*** DATASET RECORDS Section Begins ***

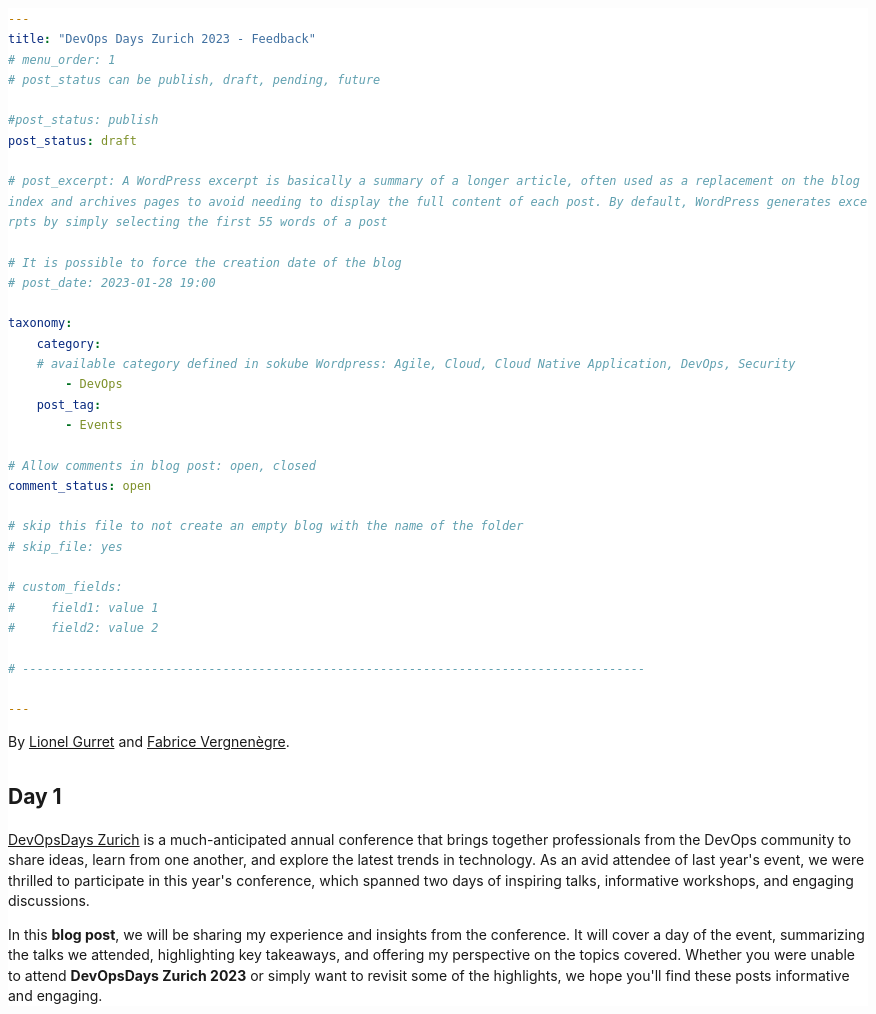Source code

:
 ```yaml
---
title: "DevOps Days Zurich 2023 - Feedback"
# menu_order: 1
# post_status can be publish, draft, pending, future

#post_status: publish
post_status: draft

# post_excerpt: A WordPress excerpt is basically a summary of a longer article, often used as a replacement on the blog index and archives pages to avoid needing to display the full content of each post. By default, WordPress generates excerpts by simply selecting the first 55 words of a post

# It is possible to force the creation date of the blog
# post_date: 2023-01-28 19:00

taxonomy:
    category: 
    # available category defined in sokube Wordpress: Agile, Cloud, Cloud Native Application, DevOps, Security
        - DevOps
    post_tag:
        - Events

# Allow comments in blog post: open, closed
comment_status: open

# skip this file to not create an empty blog with the name of the folder
# skip_file: yes

# custom_fields:
#     field1: value 1
#     field2: value 2

# ---------------------------------------------------------------------------------------

---
```


By <span class="text-secondary-500">[Lionel Gurret](https://www.linkedin.com/in/lionel-gurret/) and <span class="text-secondary-500">[Fabrice Vergnenègre](https://www.linkedin.com/in/vergnenegre/)</span>. 

## Day 1

[DevOpsDays Zurich](https://devopsdays.org/events/2023-zurich/welcome/) is a much-anticipated annual conference that brings together professionals from the DevOps community to share ideas, learn from one another, and explore the latest trends in technology. As an avid attendee of last year's event, we were thrilled to participate in this year's conference, which spanned two days of inspiring talks, informative workshops, and engaging discussions.

In this **blog post**, we will be sharing my experience and insights from the conference. It will cover a day of the event, summarizing the talks we attended, highlighting key takeaways, and offering my perspective on the topics covered. Whether you were unable to attend **DevOpsDays Zurich 2023** or simply want to revisit some of the highlights, we hope you'll find these posts informative and engaging.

*** DATASET RECORDS Section Ends ***

[WHAT IS EXPECTED]
Check each line of the entries for "draft" and copy those that have it.

[EXPECTED ANSWER]
# post_status can be publish, draft, pending, future
post_status: draft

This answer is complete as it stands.